[Data entries]

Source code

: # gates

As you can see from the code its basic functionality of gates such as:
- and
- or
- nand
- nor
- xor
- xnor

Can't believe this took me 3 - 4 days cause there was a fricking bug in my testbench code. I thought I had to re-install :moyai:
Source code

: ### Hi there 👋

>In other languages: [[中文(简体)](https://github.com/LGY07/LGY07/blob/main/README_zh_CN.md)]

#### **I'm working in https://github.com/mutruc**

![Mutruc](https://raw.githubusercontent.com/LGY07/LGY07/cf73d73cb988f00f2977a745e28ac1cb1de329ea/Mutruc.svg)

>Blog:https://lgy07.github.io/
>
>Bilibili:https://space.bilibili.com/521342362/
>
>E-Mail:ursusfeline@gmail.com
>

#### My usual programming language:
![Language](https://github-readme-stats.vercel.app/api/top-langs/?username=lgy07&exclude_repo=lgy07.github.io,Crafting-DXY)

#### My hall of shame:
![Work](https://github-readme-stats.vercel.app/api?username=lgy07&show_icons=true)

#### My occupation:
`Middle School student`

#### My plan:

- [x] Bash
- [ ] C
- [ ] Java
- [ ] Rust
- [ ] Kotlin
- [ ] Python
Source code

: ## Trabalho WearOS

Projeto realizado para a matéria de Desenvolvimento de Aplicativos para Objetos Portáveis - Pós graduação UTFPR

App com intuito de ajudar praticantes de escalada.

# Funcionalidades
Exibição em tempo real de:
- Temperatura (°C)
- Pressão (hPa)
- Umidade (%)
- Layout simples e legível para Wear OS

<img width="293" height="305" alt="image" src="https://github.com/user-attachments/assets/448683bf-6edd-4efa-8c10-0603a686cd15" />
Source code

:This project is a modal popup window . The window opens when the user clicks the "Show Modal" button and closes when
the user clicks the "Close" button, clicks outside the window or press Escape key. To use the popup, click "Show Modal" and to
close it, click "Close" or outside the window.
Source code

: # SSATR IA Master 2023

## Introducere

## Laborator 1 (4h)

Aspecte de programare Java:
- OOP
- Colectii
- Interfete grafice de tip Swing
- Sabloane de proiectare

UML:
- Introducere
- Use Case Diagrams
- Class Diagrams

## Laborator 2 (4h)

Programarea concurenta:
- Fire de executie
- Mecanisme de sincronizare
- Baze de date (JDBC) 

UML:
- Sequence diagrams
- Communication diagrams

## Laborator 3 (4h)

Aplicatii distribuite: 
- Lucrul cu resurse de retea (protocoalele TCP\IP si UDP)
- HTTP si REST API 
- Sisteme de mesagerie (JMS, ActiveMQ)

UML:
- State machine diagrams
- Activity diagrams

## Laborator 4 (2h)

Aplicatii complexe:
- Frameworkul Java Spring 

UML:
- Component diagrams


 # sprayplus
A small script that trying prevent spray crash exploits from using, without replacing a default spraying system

* * *

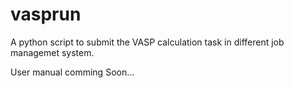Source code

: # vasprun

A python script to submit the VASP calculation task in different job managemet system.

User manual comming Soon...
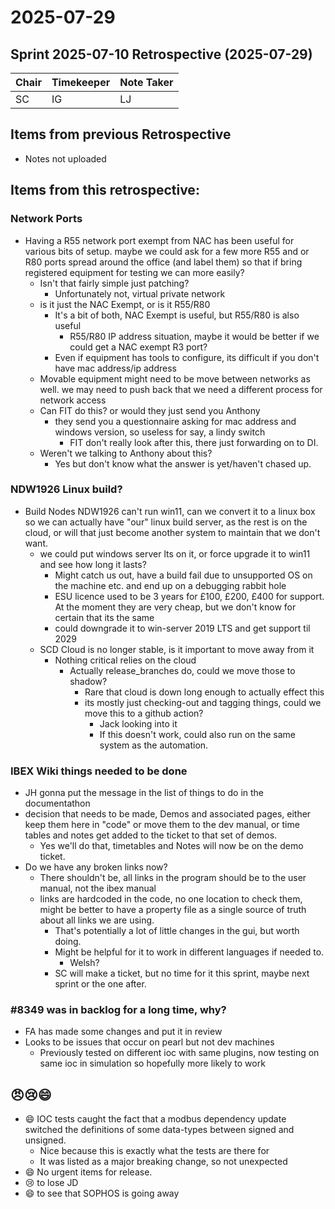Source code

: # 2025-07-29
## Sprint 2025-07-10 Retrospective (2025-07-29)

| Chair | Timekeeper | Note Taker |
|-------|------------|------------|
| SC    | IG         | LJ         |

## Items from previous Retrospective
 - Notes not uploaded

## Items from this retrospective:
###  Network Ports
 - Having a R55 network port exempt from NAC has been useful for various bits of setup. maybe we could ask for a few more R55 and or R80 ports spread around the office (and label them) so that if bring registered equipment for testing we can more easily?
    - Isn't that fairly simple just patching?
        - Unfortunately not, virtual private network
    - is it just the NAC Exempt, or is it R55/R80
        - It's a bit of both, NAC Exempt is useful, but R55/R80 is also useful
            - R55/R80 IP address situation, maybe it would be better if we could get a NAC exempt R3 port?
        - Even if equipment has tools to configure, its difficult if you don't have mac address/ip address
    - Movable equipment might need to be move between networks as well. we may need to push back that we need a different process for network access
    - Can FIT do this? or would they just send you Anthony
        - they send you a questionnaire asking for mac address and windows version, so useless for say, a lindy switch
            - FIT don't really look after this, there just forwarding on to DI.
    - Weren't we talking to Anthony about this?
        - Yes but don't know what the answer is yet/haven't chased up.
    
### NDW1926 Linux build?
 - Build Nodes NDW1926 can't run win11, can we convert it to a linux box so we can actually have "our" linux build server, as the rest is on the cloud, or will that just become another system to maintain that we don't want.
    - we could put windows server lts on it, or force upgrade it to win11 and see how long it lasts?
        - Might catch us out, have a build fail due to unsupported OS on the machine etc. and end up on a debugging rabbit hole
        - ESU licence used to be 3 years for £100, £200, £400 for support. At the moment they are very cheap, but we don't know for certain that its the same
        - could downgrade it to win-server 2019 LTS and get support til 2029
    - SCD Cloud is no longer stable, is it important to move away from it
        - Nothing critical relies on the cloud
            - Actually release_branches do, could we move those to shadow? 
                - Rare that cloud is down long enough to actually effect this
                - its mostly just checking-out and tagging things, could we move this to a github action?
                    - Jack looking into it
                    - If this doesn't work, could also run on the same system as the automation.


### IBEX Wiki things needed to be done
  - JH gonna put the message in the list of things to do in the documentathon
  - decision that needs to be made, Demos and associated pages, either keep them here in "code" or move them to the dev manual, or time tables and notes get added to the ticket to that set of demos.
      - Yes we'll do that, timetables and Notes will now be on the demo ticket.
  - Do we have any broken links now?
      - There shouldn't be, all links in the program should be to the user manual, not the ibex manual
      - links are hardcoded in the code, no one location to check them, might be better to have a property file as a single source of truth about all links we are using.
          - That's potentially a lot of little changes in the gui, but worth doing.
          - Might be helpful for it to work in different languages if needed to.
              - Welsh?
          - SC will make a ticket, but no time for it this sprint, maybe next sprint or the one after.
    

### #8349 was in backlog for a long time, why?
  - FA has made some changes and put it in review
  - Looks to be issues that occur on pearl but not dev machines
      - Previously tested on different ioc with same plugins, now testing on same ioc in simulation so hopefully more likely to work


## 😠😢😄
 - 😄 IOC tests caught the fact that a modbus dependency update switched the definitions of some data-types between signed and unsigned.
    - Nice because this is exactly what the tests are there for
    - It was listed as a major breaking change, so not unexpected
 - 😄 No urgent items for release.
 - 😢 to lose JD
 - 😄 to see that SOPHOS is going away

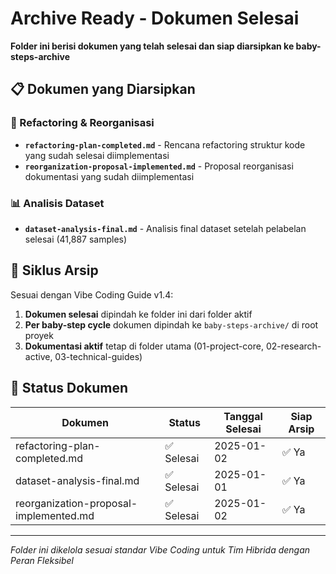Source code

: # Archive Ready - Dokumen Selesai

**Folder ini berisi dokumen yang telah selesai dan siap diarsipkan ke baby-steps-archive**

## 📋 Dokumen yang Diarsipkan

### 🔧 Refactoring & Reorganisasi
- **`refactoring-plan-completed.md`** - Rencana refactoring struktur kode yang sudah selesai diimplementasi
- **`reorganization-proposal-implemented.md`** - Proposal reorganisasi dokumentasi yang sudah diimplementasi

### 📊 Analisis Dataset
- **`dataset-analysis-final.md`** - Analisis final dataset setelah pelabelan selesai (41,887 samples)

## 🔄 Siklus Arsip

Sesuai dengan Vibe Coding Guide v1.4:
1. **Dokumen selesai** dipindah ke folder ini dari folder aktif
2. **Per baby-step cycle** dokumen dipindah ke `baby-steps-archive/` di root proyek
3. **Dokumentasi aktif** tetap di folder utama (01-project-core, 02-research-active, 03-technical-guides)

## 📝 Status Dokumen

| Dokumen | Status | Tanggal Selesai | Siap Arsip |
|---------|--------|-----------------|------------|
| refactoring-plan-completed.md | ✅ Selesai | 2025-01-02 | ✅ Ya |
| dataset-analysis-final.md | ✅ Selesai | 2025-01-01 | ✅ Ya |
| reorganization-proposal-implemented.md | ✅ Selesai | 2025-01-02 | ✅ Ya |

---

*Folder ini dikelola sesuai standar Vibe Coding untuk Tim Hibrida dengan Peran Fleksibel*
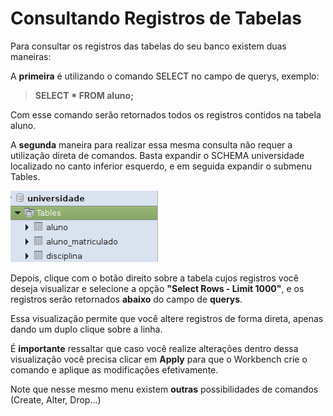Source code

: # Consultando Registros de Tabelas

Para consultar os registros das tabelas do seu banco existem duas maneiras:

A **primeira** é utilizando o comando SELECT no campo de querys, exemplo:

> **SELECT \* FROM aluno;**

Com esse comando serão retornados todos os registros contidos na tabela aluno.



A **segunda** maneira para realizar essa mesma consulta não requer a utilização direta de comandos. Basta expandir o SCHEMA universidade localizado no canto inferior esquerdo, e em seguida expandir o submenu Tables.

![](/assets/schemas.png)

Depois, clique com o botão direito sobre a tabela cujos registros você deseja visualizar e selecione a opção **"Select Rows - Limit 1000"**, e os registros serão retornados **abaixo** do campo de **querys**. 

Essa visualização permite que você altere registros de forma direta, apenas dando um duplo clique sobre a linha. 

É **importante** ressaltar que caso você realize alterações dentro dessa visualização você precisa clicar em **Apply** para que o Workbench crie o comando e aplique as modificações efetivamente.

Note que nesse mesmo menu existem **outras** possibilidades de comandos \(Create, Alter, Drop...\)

---

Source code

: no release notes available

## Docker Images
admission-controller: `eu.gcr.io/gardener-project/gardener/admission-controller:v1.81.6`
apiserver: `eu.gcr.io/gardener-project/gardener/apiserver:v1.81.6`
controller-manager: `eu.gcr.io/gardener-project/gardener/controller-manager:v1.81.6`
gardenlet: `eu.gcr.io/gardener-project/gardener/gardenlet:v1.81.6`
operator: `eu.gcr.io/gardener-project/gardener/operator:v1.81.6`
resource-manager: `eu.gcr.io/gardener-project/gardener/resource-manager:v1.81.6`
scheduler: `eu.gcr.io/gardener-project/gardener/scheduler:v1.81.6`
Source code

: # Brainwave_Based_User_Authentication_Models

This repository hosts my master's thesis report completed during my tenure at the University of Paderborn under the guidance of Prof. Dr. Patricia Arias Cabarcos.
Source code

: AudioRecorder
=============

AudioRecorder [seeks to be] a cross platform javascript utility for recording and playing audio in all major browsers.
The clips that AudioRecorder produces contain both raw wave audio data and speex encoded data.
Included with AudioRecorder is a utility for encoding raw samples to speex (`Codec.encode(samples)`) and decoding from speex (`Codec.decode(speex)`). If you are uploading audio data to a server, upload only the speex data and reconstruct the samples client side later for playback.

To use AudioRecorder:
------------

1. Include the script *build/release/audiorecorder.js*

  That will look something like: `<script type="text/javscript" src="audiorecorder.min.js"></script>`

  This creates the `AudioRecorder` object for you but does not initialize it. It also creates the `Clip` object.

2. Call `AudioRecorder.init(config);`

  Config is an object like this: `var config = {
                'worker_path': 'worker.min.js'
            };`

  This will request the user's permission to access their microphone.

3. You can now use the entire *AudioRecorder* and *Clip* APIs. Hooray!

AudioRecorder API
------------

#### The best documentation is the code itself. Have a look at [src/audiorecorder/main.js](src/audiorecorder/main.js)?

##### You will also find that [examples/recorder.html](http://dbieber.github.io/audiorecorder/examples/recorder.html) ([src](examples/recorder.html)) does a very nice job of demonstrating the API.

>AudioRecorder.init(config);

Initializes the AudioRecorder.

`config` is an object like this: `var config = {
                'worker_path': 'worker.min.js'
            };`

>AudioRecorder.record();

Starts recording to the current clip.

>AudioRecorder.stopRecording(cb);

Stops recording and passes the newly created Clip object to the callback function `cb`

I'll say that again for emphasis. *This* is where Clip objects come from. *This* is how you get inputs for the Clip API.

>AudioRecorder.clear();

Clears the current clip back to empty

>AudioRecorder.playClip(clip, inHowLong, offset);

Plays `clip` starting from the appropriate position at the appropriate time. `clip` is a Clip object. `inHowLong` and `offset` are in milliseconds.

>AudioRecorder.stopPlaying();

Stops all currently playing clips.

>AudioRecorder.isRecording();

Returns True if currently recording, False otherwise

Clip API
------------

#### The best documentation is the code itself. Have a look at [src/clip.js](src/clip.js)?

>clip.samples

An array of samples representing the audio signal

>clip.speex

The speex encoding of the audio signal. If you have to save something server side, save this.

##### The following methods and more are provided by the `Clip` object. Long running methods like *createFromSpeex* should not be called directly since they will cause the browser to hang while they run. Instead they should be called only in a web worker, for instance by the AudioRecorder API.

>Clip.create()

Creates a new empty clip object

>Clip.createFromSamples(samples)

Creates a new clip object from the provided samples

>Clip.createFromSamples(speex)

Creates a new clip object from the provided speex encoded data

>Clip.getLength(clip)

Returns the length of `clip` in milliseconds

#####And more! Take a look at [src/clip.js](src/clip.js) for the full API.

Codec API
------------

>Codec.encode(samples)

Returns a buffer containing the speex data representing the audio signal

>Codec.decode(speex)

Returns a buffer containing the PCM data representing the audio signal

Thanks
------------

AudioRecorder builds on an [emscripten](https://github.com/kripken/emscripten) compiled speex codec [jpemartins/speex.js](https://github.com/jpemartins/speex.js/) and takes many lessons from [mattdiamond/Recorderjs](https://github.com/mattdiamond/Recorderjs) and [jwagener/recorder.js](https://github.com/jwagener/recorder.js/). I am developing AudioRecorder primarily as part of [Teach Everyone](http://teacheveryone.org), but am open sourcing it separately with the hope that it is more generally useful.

** Task instructions **
In the entries above, tally the lines containing the word "about" and return only the tally.

** Problem solution **
2